From 1999-2009, Damian McBride worked at the heart of the Treasury and No10, becoming one of the most controversial political figures of the last decade, before a notorious scandal propelled him onto the front pages and out of Downing Street. In Power Trip, he writes candidly about his experiences at the heart of government, and provides the first genuine insider’s account of Gordon Brown’s time as Chancellor and Prime Minister. He reveals the personal feuds, political plots, and media manipulation which lay at New Labour’s core, and provides a fascinating, funny, and at times shocking account of how government really works. His own journey from naive civil servant to disgraced spin-doctor is also laid bare, with brutal honesty. Power Trip is a riveting memoir and an eye-opening expose of politics in Britain. It is also an intensely personal, and sometimes emotional book.
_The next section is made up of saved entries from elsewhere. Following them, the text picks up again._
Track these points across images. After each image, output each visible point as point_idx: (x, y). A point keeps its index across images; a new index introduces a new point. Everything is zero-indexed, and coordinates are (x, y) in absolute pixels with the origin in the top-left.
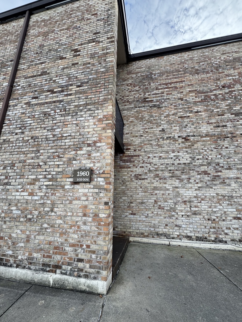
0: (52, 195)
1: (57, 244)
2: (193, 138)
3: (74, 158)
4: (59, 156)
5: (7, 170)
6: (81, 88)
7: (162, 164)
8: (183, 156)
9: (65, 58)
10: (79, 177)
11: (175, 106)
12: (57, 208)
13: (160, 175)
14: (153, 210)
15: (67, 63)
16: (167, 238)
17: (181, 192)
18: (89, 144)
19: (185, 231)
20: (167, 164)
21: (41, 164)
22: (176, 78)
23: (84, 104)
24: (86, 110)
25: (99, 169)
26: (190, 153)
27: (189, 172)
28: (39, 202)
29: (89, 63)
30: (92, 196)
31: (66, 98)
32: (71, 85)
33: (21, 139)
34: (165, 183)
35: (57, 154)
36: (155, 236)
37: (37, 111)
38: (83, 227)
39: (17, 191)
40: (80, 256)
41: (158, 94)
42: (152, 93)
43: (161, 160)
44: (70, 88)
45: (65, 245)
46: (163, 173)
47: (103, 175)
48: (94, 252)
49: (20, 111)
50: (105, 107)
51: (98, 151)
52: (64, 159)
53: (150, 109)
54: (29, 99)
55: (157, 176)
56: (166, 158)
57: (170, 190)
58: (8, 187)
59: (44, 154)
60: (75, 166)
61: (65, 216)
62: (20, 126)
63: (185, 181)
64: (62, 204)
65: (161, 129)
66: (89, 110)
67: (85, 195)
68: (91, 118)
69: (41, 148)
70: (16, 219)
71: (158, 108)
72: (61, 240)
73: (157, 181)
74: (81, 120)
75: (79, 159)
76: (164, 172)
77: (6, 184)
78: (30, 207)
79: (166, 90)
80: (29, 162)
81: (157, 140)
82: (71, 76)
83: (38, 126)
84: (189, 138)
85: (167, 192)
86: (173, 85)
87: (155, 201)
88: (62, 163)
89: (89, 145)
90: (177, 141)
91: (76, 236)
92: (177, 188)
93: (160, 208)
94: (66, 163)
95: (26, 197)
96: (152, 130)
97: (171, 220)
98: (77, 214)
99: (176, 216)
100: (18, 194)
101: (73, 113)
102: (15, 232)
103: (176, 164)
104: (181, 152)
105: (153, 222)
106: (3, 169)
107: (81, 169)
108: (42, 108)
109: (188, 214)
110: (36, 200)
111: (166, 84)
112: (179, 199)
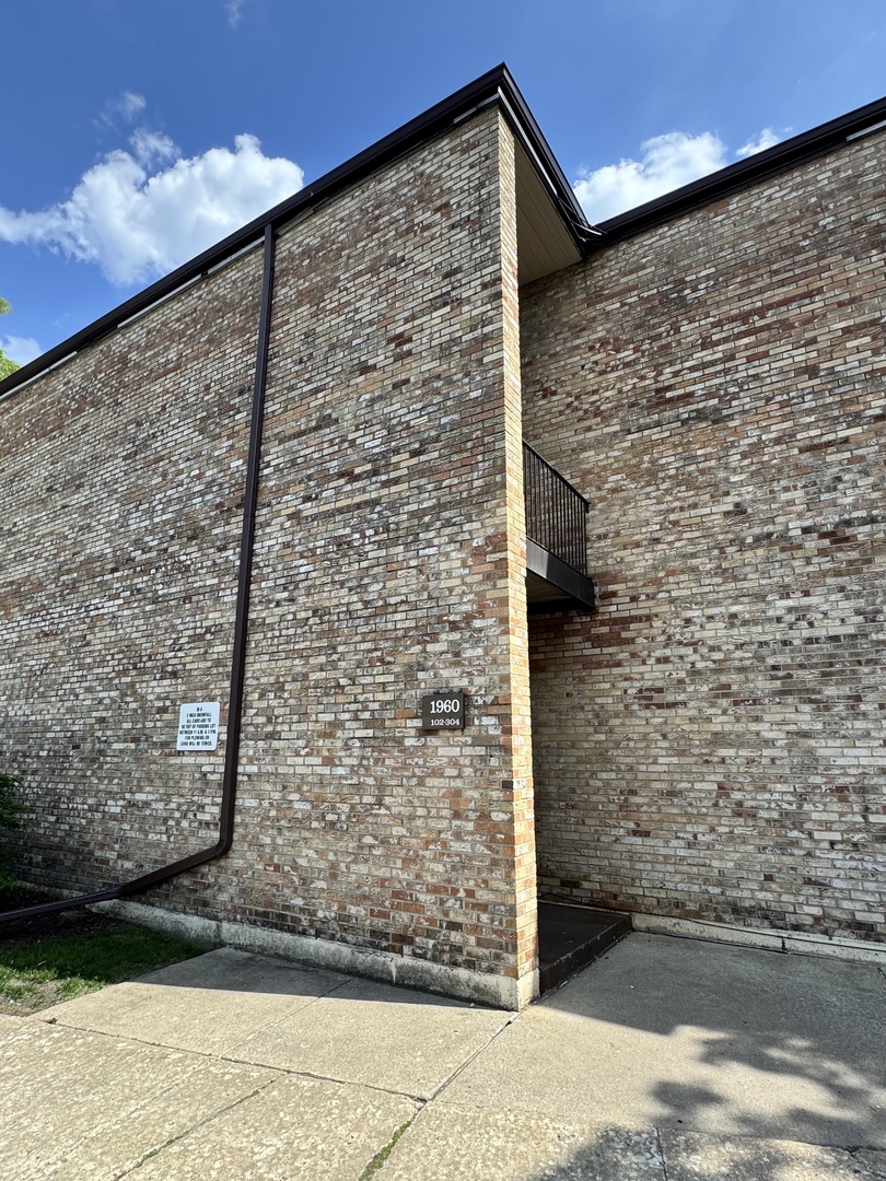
0: (376, 764)
1: (398, 886)
2: (867, 528)
3: (419, 664)
4: (382, 660)
5: (268, 700)
6: (423, 458)
7: (740, 646)
8: (825, 607)
9: (374, 368)
10: (437, 716)
11: (783, 404)
12: (392, 796)
13: (735, 688)
14: (715, 821)
15: (380, 384)
16: (774, 927)
17: (821, 752)
18: (454, 622)
19: (846, 905)
20: (761, 644)
21: (343, 682)
22: (783, 283)
23: (433, 507)
24: (438, 524)
25: (483, 692)
26: (859, 595)
27: (854, 672)
28: (349, 782)
29: (438, 377)
30: (471, 765)
31: (385, 491)
32: (396, 451)
33: (290, 617)
34: (757, 719)
35: (379, 653)
36: (727, 917)
37: (319, 537)
38: (456, 846)
39: (298, 755)
40: (452, 917)
41: (713, 363)
42: (687, 365)
43: (735, 631)
44: (394, 459)
45: (418, 887)
46: (747, 680)
47: (495, 710)
48: (484, 907)
49: (280, 540)
50: (489, 511)
51: (479, 641)
52: (397, 669)
53: (683, 430)
54: (296, 502)
55: (723, 690)
56: (755, 622)
57: (779, 743)
58: (276, 744)
59: (348, 657)
60: (423, 685)
61: (412, 818)
62: (283, 581)
63: (840, 708)
64: (402, 786)
65: (731, 508)
66: (448, 523)
67: (454, 762)
68: (452, 546)
69: (339, 639)
70: (300, 823)
71: (715, 422)
72: (406, 876)
73: (725, 712)
74: (429, 556)
75: (433, 667)
76: (751, 676)
77: (272, 736)
78: (329, 792)
79: (746, 341)
80: (314, 677)
81: (716, 552)
82: (394, 422)
83: (324, 579)
84: (849, 532)
85: (766, 752)
86: (771, 317)
87: (721, 786)
88: (391, 678)
89: (454, 627)
90: (800, 547)
91: (440, 868)
92: (805, 735)
93: (739, 811)
94: (402, 678)
95: (319, 770)
96: (693, 513)
97: (788, 860)
98: (438, 812)
99: (807, 844)
100: (299, 760)
101: (407, 535)
102: (304, 854)
103: (796, 642)
104: (819, 590)
105: (715, 863)
106: (259, 699)
107: (438, 693)
108: (331, 527)
109: (857, 837)
110: (341, 777)
111: (744, 317)
112: (818, 780)
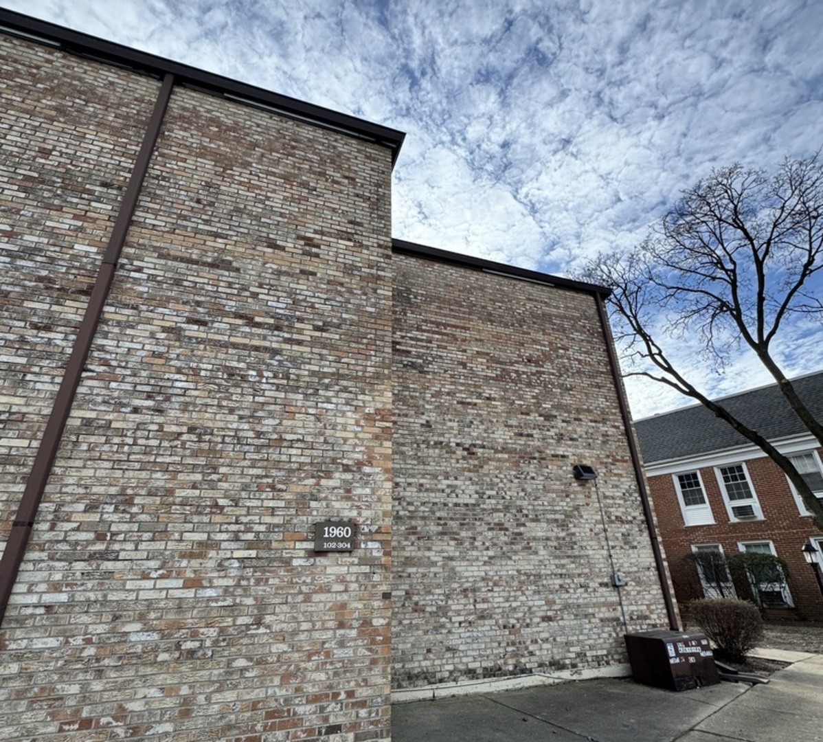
0: (258, 582)
1: (273, 704)
2: (481, 450)
3: (312, 494)
4: (273, 488)
5: (102, 514)
6: (324, 334)
7: (423, 504)
8: (463, 487)
9: (283, 249)
10: (329, 540)
11: (452, 376)
12: (274, 614)
13: (419, 529)
14: (402, 617)
15: (288, 264)
16: (430, 683)
17: (458, 569)
18: (347, 465)
19: (465, 660)
20: (434, 504)
21: (221, 502)
22: (454, 317)
23: (333, 374)
24: (337, 388)
25: (369, 522)
26: (477, 484)
27: (474, 524)
28: (220, 604)
29: (342, 284)
30: (357, 581)
31: (288, 347)
32: (301, 320)
33: (155, 427)
34: (429, 549)
35: (270, 480)
36: (404, 684)
37: (204, 361)
38: (339, 653)
39: (145, 576)
40: (332, 721)
41: (421, 340)
42: (409, 335)
43: (421, 494)
44: (298, 325)
45: (297, 701)
46: (426, 525)
47: (379, 537)
48: (363, 704)
49: (147, 347)
50: (378, 391)
51: (367, 483)
52: (288, 496)
53: (404, 370)
54: (176, 319)
55: (412, 531)
56: (432, 490)
57: (439, 564)
58: (109, 565)
59: (232, 479)
60: (315, 513)
61: (295, 633)
62: (148, 389)
63: (467, 544)
64: (286, 603)
65: (424, 422)
66: (345, 390)
67: (341, 580)
68: (348, 408)
69: (222, 460)
70: (146, 657)
71: (420, 372)
72: (284, 692)
73: (412, 544)
74: (327, 410)
75: (326, 499)
76: (428, 522)
77: (103, 556)
78: (190, 619)
79: (437, 336)
80: (183, 494)
81: (415, 445)
82: (301, 297)
83: (209, 401)
84: (475, 450)
85: (433, 569)
86: (449, 330)
87: (407, 593)
88: (282, 504)
89: (347, 469)
90: (454, 453)
91: (322, 676)
92: (451, 559)
93: (418, 609)
94: (294, 504)
95: (178, 594)
96: (405, 419)
97: (439, 637)
98: (323, 624)
99: (448, 625)
100: (149, 584)
101: (307, 388)
103: (450, 505)
104: (462, 478)
105: (400, 646)
106: (85, 511)
107: (329, 520)
108: (221, 356)
109: (471, 618)
110: (210, 599)
111: (438, 324)
112: (455, 585)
How do you cope with one day being at the centre of power and the next day cast aside, on your own?

Iain Dale, Managing Director of Biteback says: “I have absolute confidence in predicting Damian’s book will be seen as the political memoir of the year. I’ve been chasing this book for at least eighteen months and am delighted to have persuaded Damian to put pen to paper. It confirms Biteback as the ‘go-to’ publisher for political books. Everyone knows from his blog that Damian is a brilliantly incisive writer and that he was in a unique position to expose what being at the centre of power in the Brown government was really like.

Damian McBride comments: “Given that Iain Dale was one of my supposed enemies when I was working in Downing Street, he was the last person I expected to be working with, but his thoughts on what this book should be about exactly matched my own, and I am delighted to be publishing it with him. I hope that, like my blog, this book will be a chance not only to give my account of what happened during Gordon Brown’s time in office, but also to give an insight into what life is like for those working in government today.”

Power Trip: A Decade of Policy, Plots and Spin will be published on 23 September in hardback. Price: £20.00

Royalties from sales of the book will be split between Damian McBride’s current employers, CAFOD (the Catholic Agency for Overseas Development), and the appeal by his former employers, Finchley Catholic High School, to build a new sixth form centre.